Evangeliums Rundfunk (ERF)
- Founded: 1959
- Type: Evangelical Media Distributor
- Region served: Germany, European countries
- Key people: Jörg Dechert, president
- Website: erf.de

= ERF Medien =

German media corporation

ERF Medien e. V. (German: Evangeliumsrundfunk) is a German evangelical media corporation, based in Wetzlar, Hesse. The Corporation is producing Radio- and TV as well as online content with Christian-evangelical messages. The organization was founded in 1959 as Evangeliums-Rundfunk (ERF) (gospel broadcast). Theologically, ERF Medien is close to the Evangelical Alliance in Germany. ERF is partner of Trans World Radio.
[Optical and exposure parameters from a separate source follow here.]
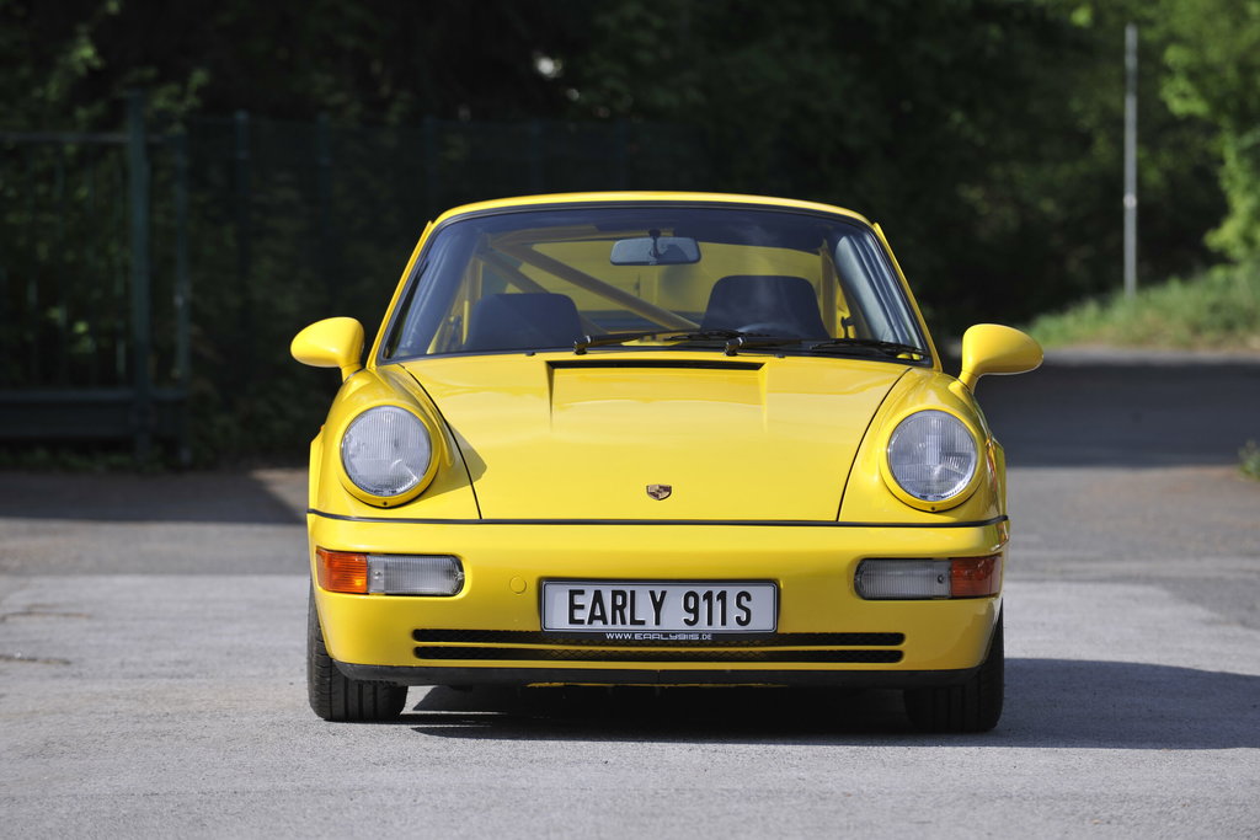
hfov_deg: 10.3
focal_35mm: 200
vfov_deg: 6.9
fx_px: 7001
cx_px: 630
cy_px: 420
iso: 100
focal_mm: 200
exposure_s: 1/500
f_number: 4.5
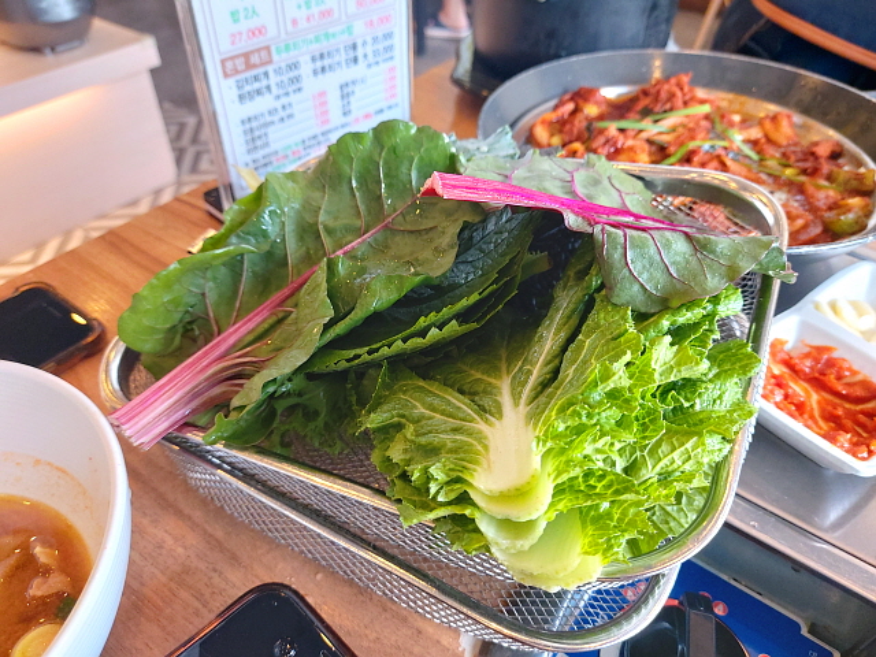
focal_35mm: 25
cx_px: 438
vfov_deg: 54.9
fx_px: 633
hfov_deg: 69.4
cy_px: 328
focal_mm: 4.58
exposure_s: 1/60
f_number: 2
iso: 200
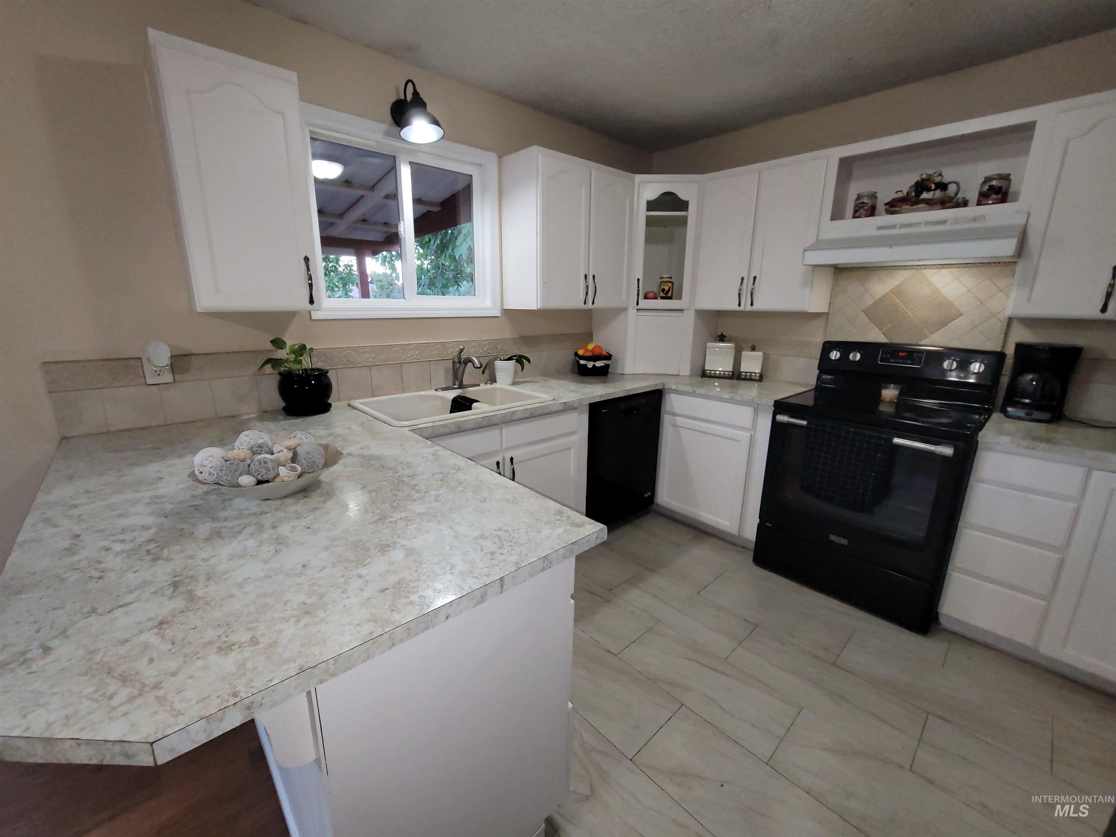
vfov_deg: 89.9
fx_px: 419
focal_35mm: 13
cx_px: 558
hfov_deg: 106.2
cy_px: 418
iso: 400
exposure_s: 1/60
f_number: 2.2
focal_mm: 2.2
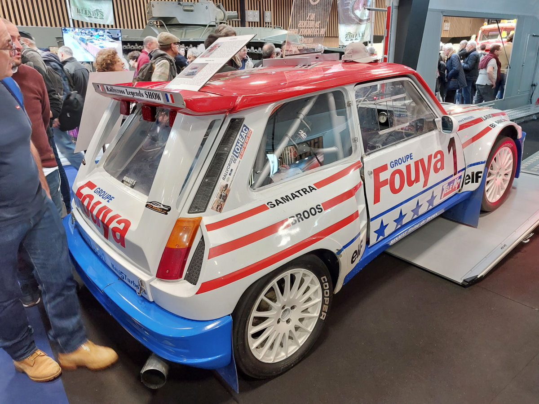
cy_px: 202
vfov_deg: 54.9
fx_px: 389
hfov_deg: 69.4
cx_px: 270
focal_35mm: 25
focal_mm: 5.23
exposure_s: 1/33
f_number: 1.8
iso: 500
The funding is almost exclusively through donations from listeners, viewers, online users and friends with annual revenues of 17.3 million euros (as of 2018). In addition, there is an ERF Foundation since 2001, whose statutory purpose is to provide financial support to the broadcaster.

== Program ==
ERF produces ten foreign-language radio programs for the German-speaking region.

The TV program ERF1 is distributed via Satellite (DVB-S at Astra 1M), Live-stream and since 1 April 2009 also in some digital cable networks in Germany (DVB-C).

== Network ==
ERF has a close media partnership with the missionary campaign ProChrist and the evangelical Christian Media Foundation (SCM).

== History ==
In Tangier, Morocco, the German missionary Helmut Gärtner came into contact with US missionaries who had been conducting radio missions for some time. He was responsible for the German Christians in Spain and agreed to establish a German-speaking department for the US missionaries. Thus, starting in 1956, broadcasts from Tangier also began in German. In October 1959, at Gärtner's instigation, a German branch was founded in Wetzlar, central Hesse, under the name "Evangeliums-Rundfunk" (ERF).

The first broadcast was originally scheduled for the summer of 1960. Trans World Radio was broadcasting from the transmitter facilities previously built by the Nazis on Mount Agel in Monte Carlo. A medium wave transmitter was added in 1964. However, technical difficulties meant that the broadcast launch had to be postponed several times. On February 5, 1961, the ERF went on air via the shortwave transmitter of TWR Monte Carlo. From 1964, the ERF also broadcast from Monte Carlo to Germany via medium wave. Key figures in the early years were theologian Walter Quiring and journalist Horst Marquardt. Marquardt headed the ERF until 1993.

In 1995, the ERF received its first license for private broadcasting in Hesse, allowing it to broadcast nationwide on medium wave.

The ERF Foundation, founded in 2001, supports the work financially.

In addition to producing radio programs, the ERF launched its own television program in 1979.